ZU ERLEDIGENDE AUFGABEN —
[1] Gib aus dem Text zum Zugriff auf E-Mail-Postfächer den Abschnitt von „Für den ermittlungsbehördlichen“ bis „nicht anzuschließen. (1)“ unverändert wieder.
[2] Fasse im Text zum Zugriff auf E-Mail-Postfächer den Absatz, der mit „Für den ermittlungsbehördlichen Zugriff“ beginnt, kürzer zusammen. Die wesentlichen Aussagen sollen erhalten bleiben.

──────── DER LESETEXT

Für den ermittlungsbehördlichen Zugriff auf E-Mail-Postfächer, die dem Nutzer von einem Provider zur (Zwischen-)Speicherung seiner elektronischen Nachrichten bereitgestellt werden, dienen die §§ 100a, 100b StPO ... als Rechtsgrundlage. Der vom Amtsgericht in seinem ausführlichen Beschluss vertretenen Ansicht, für eine solche Maßnahme stehe nach geltendem Recht eine geeignete Ermächtigungsgrundlage in der StPO nicht zur Verfügung und ein darauf gerichteter Antrag sei daher abzulehnen, vermag sich die Kammer – ebenso wie der Ansicht der Staatsanwaltschaft, die in einem solchen Fall vorzugswürdig die Beschlagnahmevorschriften ( §§ 94, 98, 99 StPO) angewendet sehen will –, die divergierenden Auffassungen zu dieser Frage in Rechtsprechung und Literatur ... berücksichtigend, nicht anzuschließen. (1)

────────────────
──────── BEREITGESTELLTES MATERIAL

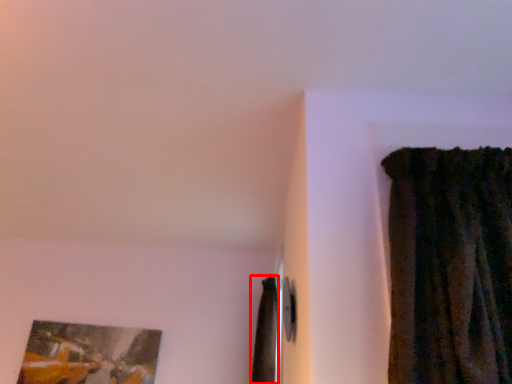
Question: From the image, what is the correct spatial relationship of curtain (annotated by the red box) in relation to picture frame?

Choices:
 (A) left
 (B) right

Answer: (B)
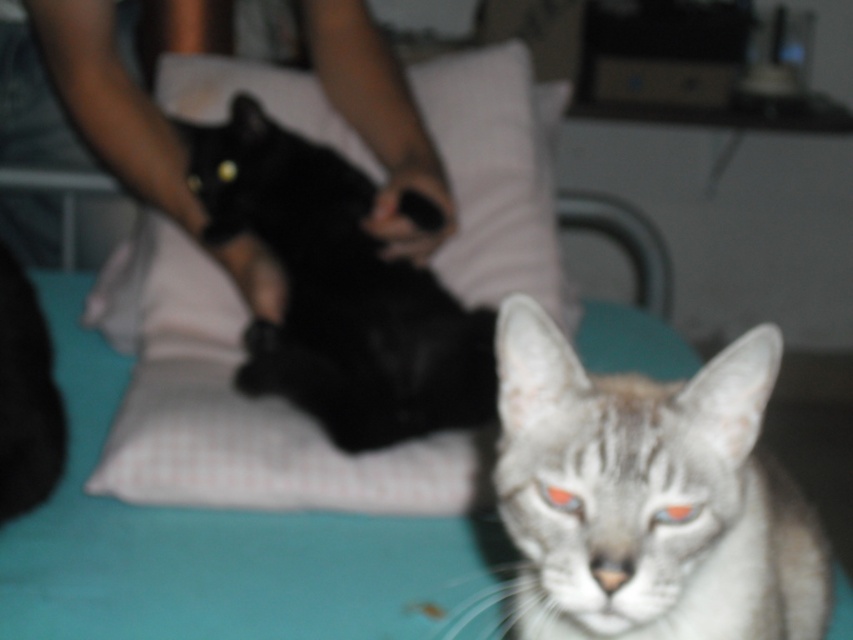
You are a veterinarian examining a cat with two eyes. The cat has a shiny orange eye at center and a shiny blue eye at center. Which eye is taller?

The shiny orange eye at center is much taller than the shiny blue eye at center.

You are a photographer trying to capture a closeup of the shiny blue eye at center. To avoid including the white checkered pillow at upper center in your shot, should you move the camera to the right or left?

The white checkered pillow at upper center is on the left side of the shiny blue eye at center, so to exclude it from the frame, move the camera to the left.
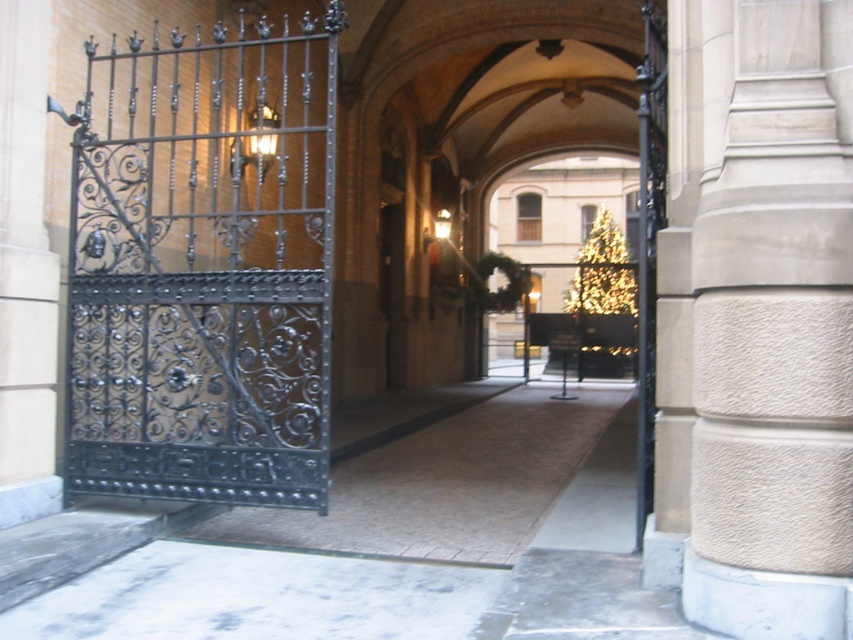
Measure the distance from black wrought iron gate at left to smooth stone column at center.

The distance of black wrought iron gate at left from smooth stone column at center is 27.06 feet.

Who is shorter, black wrought iron gate at left or smooth stone column at center?

Standing shorter between the two is black wrought iron gate at left.

Describe the element at coordinates (202, 266) in the screenshot. Image resolution: width=853 pixels, height=640 pixels. I see `black wrought iron gate at left` at that location.

This screenshot has width=853, height=640. I want to click on black wrought iron gate at left, so click(202, 266).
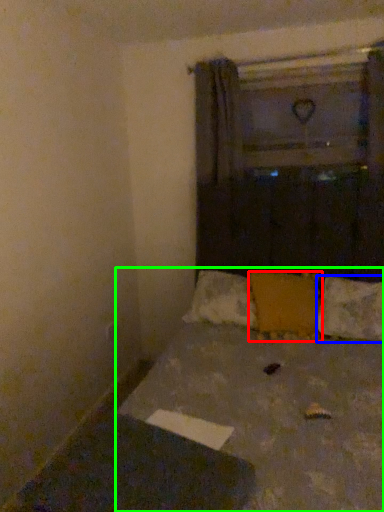
Question: Which object is the farthest from pillow (highlighted by a red box)? Choose among these: pillow (highlighted by a blue box) or bed (highlighted by a green box).

Choices:
 (A) pillow
 (B) bed

Answer: (B)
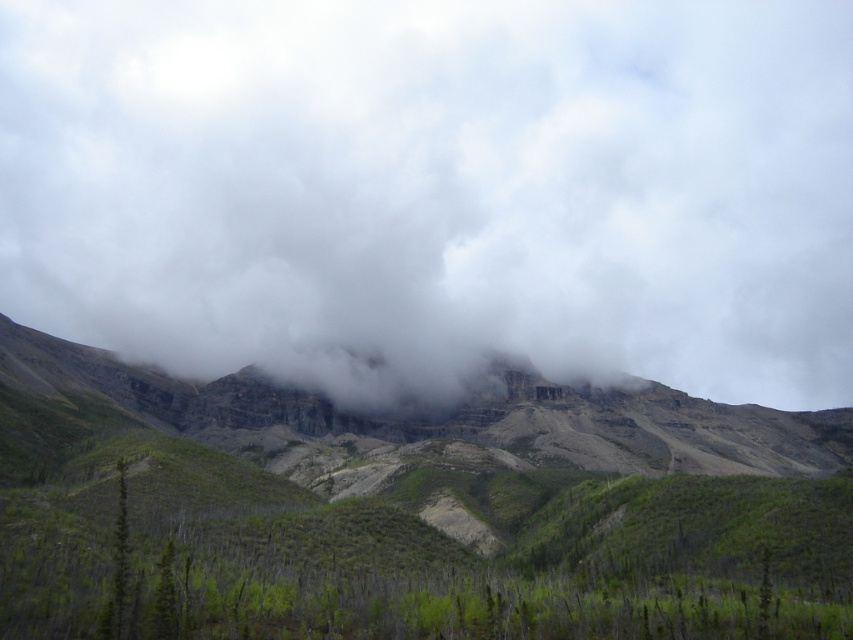
Question: Which point is farther to the camera?

Choices:
 (A) rocky cliff at center
 (B) gray/cloudy mountain at upper center

Answer: (B)

Question: Among these points, which one is farthest from the camera?

Choices:
 (A) (113, 589)
 (B) (804, 330)

Answer: (B)

Question: Can you confirm if rocky cliff at center is smaller than green matte tree at left?

Choices:
 (A) no
 (B) yes

Answer: (A)

Question: Observing the image, what is the correct spatial positioning of rocky cliff at center in reference to green matte tree at left?

Choices:
 (A) left
 (B) right

Answer: (B)

Question: Does rocky cliff at center appear on the right side of green matte tree at left?

Choices:
 (A) no
 (B) yes

Answer: (B)

Question: Based on their relative distances, which object is nearer to the gray/cloudy mountain at upper center?

Choices:
 (A) green matte tree at left
 (B) rocky cliff at center

Answer: (B)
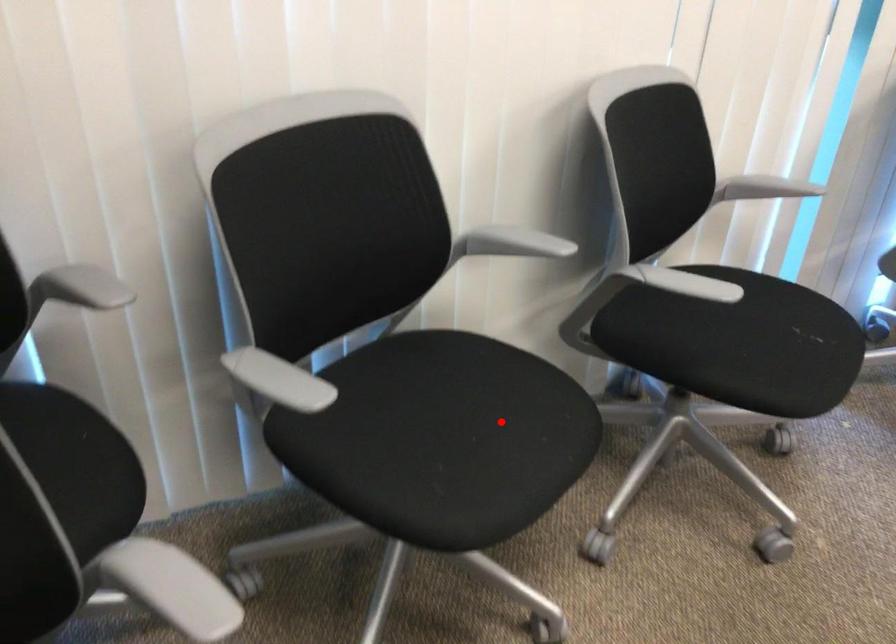
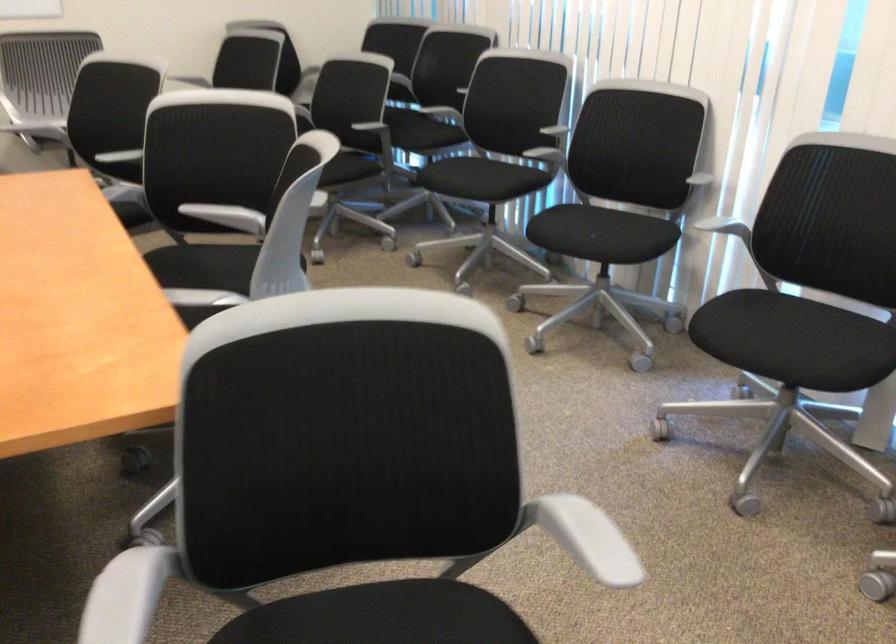
Question: A red point is marked in image1. In image2, is the corresponding 3D point closer to the camera or farther? Reply with the corresponding letter.

Choices:
 (A) The corresponding 3D point is closer.
 (B) The corresponding 3D point is farther.

Answer: (B)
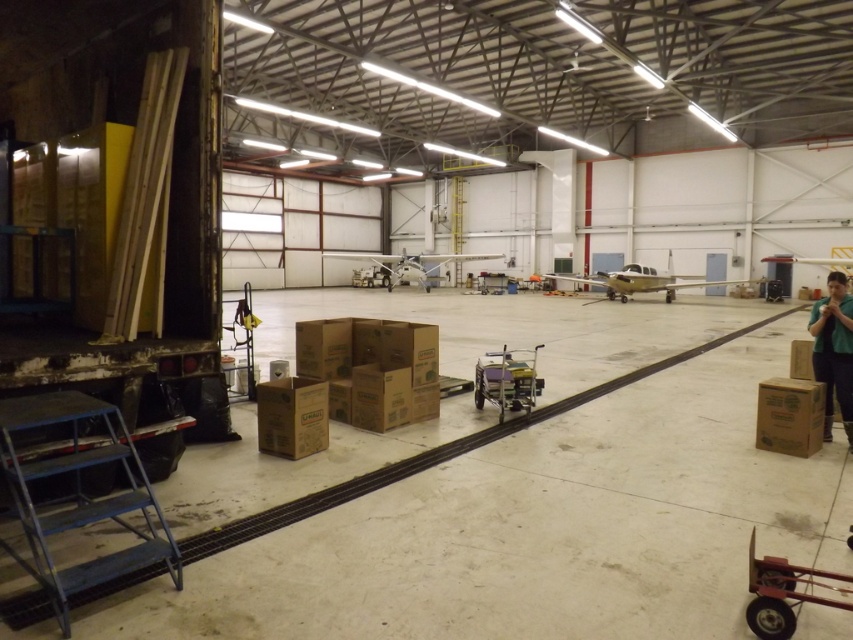
You are standing at the entrance of the hangar and see a point marked at coordinates (x=784, y=593). What object is this point located on?

The point marked at coordinates (x=784, y=593) is located on the metallic red handcart at lower right.

Looking at this image, where is the green fabric shirt at right located in the image?

The green fabric shirt at right is located at point (833, 349) in the image.

You are a maintenance worker in the hangar and need to reach the step ladder attached to the truck on the left. The green fabric shirt at right and brown cardboard box at lower right are in your way. Which object must you move first to access the ladder?

You must move the brown cardboard box at lower right first because it is behind the green fabric shirt at right, meaning the box is closer to you and blocking the path to the ladder.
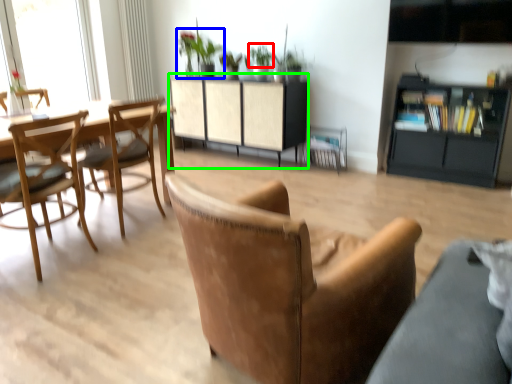
Question: Which object is positioned closest to plant (highlighted by a red box)? Select from houseplant (highlighted by a blue box) and cabinetry (highlighted by a green box).

Choices:
 (A) houseplant
 (B) cabinetry

Answer: (A)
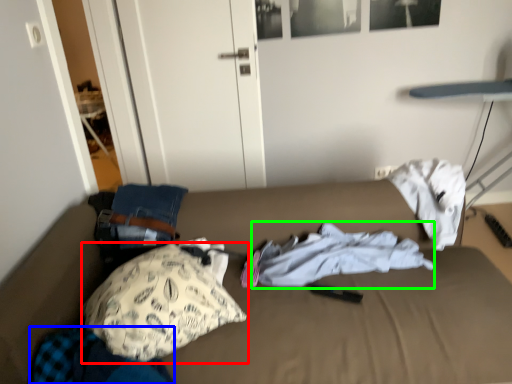
Question: Considering the real-world distances, which object is farthest from pillow (highlighted by a red box)? clothing (highlighted by a blue box) or clothing (highlighted by a green box)?

Choices:
 (A) clothing
 (B) clothing

Answer: (B)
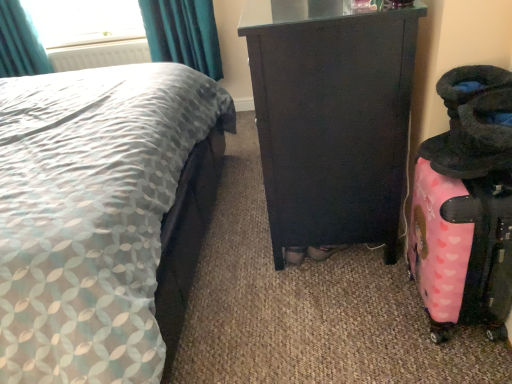
Identify the location of vacant area on top of pink matte suitcase at right (from a real-world perspective). Image resolution: width=512 pixels, height=384 pixels. (470, 185).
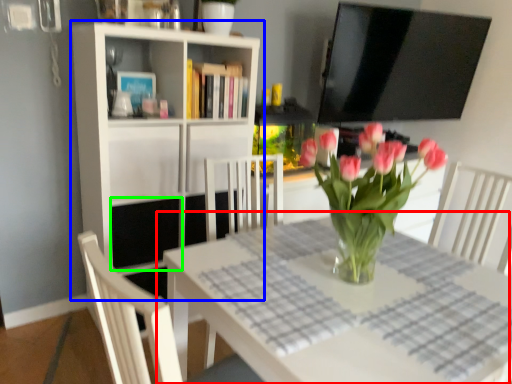
Question: Which object is positioned farthest from table (highlighted by a red box)? Select from shelf (highlighted by a blue box) and shelf (highlighted by a green box).

Choices:
 (A) shelf
 (B) shelf

Answer: (B)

────────────────

DIE LÖSUNGEN —
[1]
Für den ermittlungsbehördlichen Zugriff auf E-Mail-Postfächer, die dem Nutzer von einem Provider zur (Zwischen-)Speicherung seiner elektronischen Nachrichten bereitgestellt werden, dienen die §§ 100a, 100b StPO ... als Rechtsgrundlage. Der vom Amtsgericht in seinem ausführlichen Beschluss vertretenen Ansicht, für eine solche Maßnahme stehe nach geltendem Recht eine geeignete Ermächtigungsgrundlage in der StPO nicht zur Verfügung und ein darauf gerichteter Antrag sei daher abzulehnen, vermag sich die Kammer – ebenso wie der Ansicht der Staatsanwaltschaft, die in einem solchen Fall vorzugswürdig die Beschlagnahmevorschriften ( §§ 94, 98, 99 StPO) angewendet sehen will –, die divergierenden Auffassungen zu dieser Frage in Rechtsprechung und Literatur ... berücksichtigend, nicht anzuschließen. (1)

[2] Die §§ 100a, 100b StPO sind die Rechtsgrundlage, wenn Ermittlungsbehörden auf E-Mail-Postfächer zugreifen, die ein Provider zur (Zwischen-)Speicherung elektronischer Nachrichten bereitstellt. Das Amtsgericht hält die StPO nicht für eine geeignete Ermächtigungsgrundlage und will einen solchen Antrag ablehnen. Die Staatsanwaltschaft möchte vorzugsweise die Beschlagnahmevorschriften (§§ 94, 98, 99 StPO) anwenden. Die Kammer schließt sich keiner der beiden Ansichten an. Dabei berücksichtigt sie die abweichenden Auffassungen in Rechtsprechung und Literatur.